Pencapaian lain yang disorot adalah peningkatan Penerimaan Negara Bukan Pajak (PNBP) yang terus naik: dari Rp 398,7 miliar pada 2023, menjadi Rp 475,2 miliar pada 2024, dan Rp 549 miliar pada 2025. Di tahun yang sama, KPK juga mencatat lelang aset hasil korupsi senilai Rp 109 miliar—nilai tertinggi dalam lima tahun terakhir.
“Pemberantasan korupsi bukan sekadar biaya, tapi investasi jangka panjang untuk tata kelola pemerintahan yang bersih dan akuntabel,” ujar Budi. Ia menekankan bahwa pengembalian aset negara yang dirampas dari koruptor harus menjadi prioritas, bukan hanya sebagai bentuk keadilan, tapi juga sebagai sumber pembiayaan publik yang bisa kembali dimanfaatkan untuk kepentingan rakyat.
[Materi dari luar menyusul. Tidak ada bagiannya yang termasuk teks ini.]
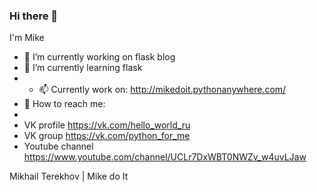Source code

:### Hi there 👋

I'm Mike 

- 🔭 I’m currently working on flask blog
- 🌱 I’m currently learning flask
- - 📫 Currently work on: http://mikedoit.pythonanywhere.com/
- 🤔 How to reach me: 
- 
- VK profile https://vk.com/hello_world_ru
- VK group https://vk.com/python_for_me
- Youtube channel https://www.youtube.com/channel/UCLr7DxWBT0NWZv_w4uvLJaw

Mikhail Terekhov | Mike do It

<!--
**MikesoWeb/MikesoWeb** is a ✨ _special_ ✨ repository because its `README.md` (this file) appears on your GitHub profile.

Here are some ideas to get you started:

- 🔭 I’m currently working on flask blog
- 🌱 I’m currently learning flask
- 👯 I’m looking to collaborate on ...
- 🤔 I’m looking for help with ...
- 💬 Ask me about ...
- 📫 How to reach me: 
- 😄 Pronouns: ...
- ⚡ Fun fact: ...
-->
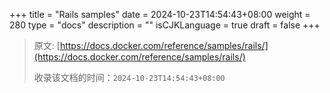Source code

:+++
title = "Rails samples"
date = 2024-10-23T14:54:43+08:00
weight = 280
type = "docs"
description = ""
isCJKLanguage = true
draft = false
+++

> 原文: [https://docs.docker.com/reference/samples/rails/](https://docs.docker.com/reference/samples/rails/)
>
> 收录该文档的时间：`2024-10-23T14:54:43+08:00`
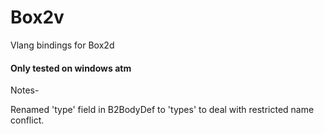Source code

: # Box2v
Vlang bindings for Box2d

#### Only tested on windows atm

Notes- 

Renamed 'type' field in B2BodyDef to 'types' to deal with restricted name conflict.
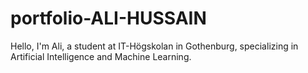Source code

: # portfolio-ALI-HUSSAIN
Hello, I'm Ali, a student at IT-Högskolan in Gothenburg, specializing in Artificial Intelligence and Machine Learning.
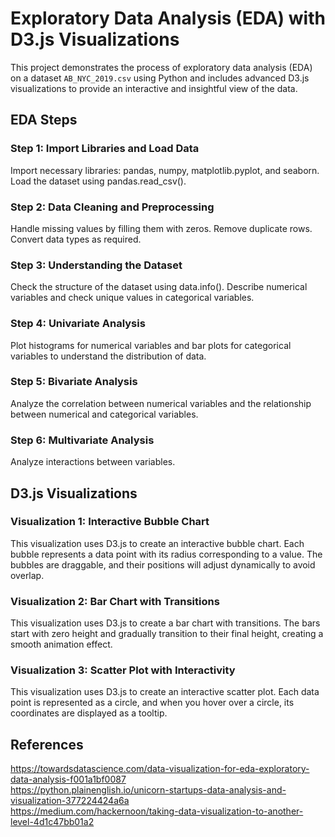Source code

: # Exploratory Data Analysis (EDA) with D3.js Visualizations

This project demonstrates the process of exploratory data analysis (EDA) on a dataset `AB_NYC_2019.csv` using Python and includes advanced D3.js visualizations to provide an interactive and insightful view of the data.


## EDA Steps
### Step 1: Import Libraries and Load Data
Import necessary libraries: pandas, numpy, matplotlib.pyplot, and seaborn.<br>
Load the dataset using pandas.read_csv().
### Step 2: Data Cleaning and Preprocessing
Handle missing values by filling them with zeros.
Remove duplicate rows.
Convert data types as required.
### Step 3: Understanding the Dataset
Check the structure of the dataset using data.info().
Describe numerical variables and check unique values in categorical variables.
### Step 4: Univariate Analysis
Plot histograms for numerical variables and bar plots for categorical variables to understand the distribution of data.
### Step 5: Bivariate Analysis
Analyze the correlation between numerical variables and the relationship between numerical and categorical variables.
### Step 6: Multivariate Analysis
Analyze interactions between variables.
## D3.js Visualizations
### Visualization 1: Interactive Bubble Chart
This visualization uses D3.js to create an interactive bubble chart. Each bubble represents a data point with its radius corresponding to a value. The bubbles are draggable, and their positions will adjust dynamically to avoid overlap.

### Visualization 2: Bar Chart with Transitions
This visualization uses D3.js to create a bar chart with transitions. The bars start with zero height and gradually transition to their final height, creating a smooth animation effect.

### Visualization 3: Scatter Plot with Interactivity
This visualization uses D3.js to create an interactive scatter plot. Each data point is represented as a circle, and when you hover over a circle, its coordinates are displayed as a tooltip.
## References
https://towardsdatascience.com/data-visualization-for-eda-exploratory-data-analysis-f001a1bf0087 <br>
https://python.plainenglish.io/unicorn-startups-data-analysis-and-visualization-377224424a6a <br>
https://medium.com/hackernoon/taking-data-visualization-to-another-level-4d1c47bb01a2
Dengan usulan anggaran baru ini, KPK berkomitmen untuk memperluas kapasitas teknis, memperdalam koordinasi dengan lembaga penegak hukum lain, serta memperkuat sistem pemantauan dan pendidikan anti-korupsi di seluruh lini pemerintahan. Dukungan anggaran yang memadai, menurut KPK, adalah kunci untuk memastikan bahwa upaya pemberantasan korupsi tidak hanya bersifat reaktif, tapi juga proaktif dan berkelanjutan.